February 16, 2012 by staff 

King Henry VIII 1509-1547, Henry VIII (1509 – 1547)

Henry VIII became the King of England after the death of his father Henry VII. He was just 18 years of the age at that time. He was a man of great qualities. He had learned administration from his father. Apart from being a good administrator he was also a man of letters and interested in music and art. His father handed over a strong kingdom to him. Henry VIII was one of the greatest statesmen that England had. He offered great services to the nation. He established law and order when it was much required. He also boldly separated the Pope from his administration.

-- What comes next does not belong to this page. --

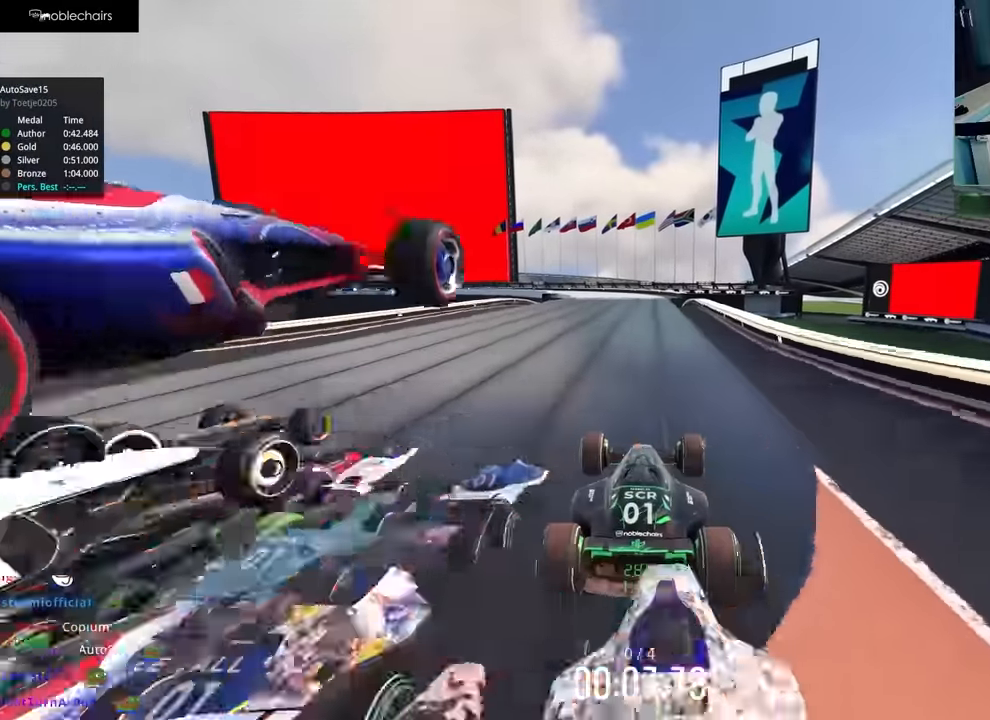
{"keys": ["up"], "events": [[167, "left", "down"], [417, "left", "up"]]}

Thus, he also brought about the reformation in England. As peace prevailed, Trade, Commerce and Industry flourished and the economic status of English people improved greatly. Henry also worked for the development of the naval authority of England. He encouraged the building of modern ships for navigation.

The relations of Henry VIII with his parliament were unique. He took great interest in the progress of the parliament. Even though he kept the parliament under his full control, he called repeated sessions of the parliament to take major decisions. He himself never acted against the will of the Parliament.

1.6a Major Domestic Policy of Henry VIII

Although Henry VIII was a despotic king his people supported him greatly. His decisions were mostly according to the desire of the people. His strong army protected the people from frequent civil wars in England. Like his father he also made many forced loans. Due to this he could acquire a lot of money for his treasury, which he used for the implementation of his policies.

The Navy was the real strength of England. Foreigners were always cautious of this English strength. The credit for it goes to Henry VIII who made special efforts towards the building of ships.

1.6b Foreign Policy of Henry VIII

The aims of Henry VIII’s foreign policy were:

- To maintain the balance of power in Europe.

- To resist the power of the enemies of England.

- To dominate European politics.

Henry joined the Holy League with the intention of driving France out of Italy. He made peace with France through the marriage alliance of his sister Mary with Louis XII of France. But after the terms of his alliance with Spain expired, Henry declared war with France. By doing this he also checked the increase in the power of Charles V of Spain.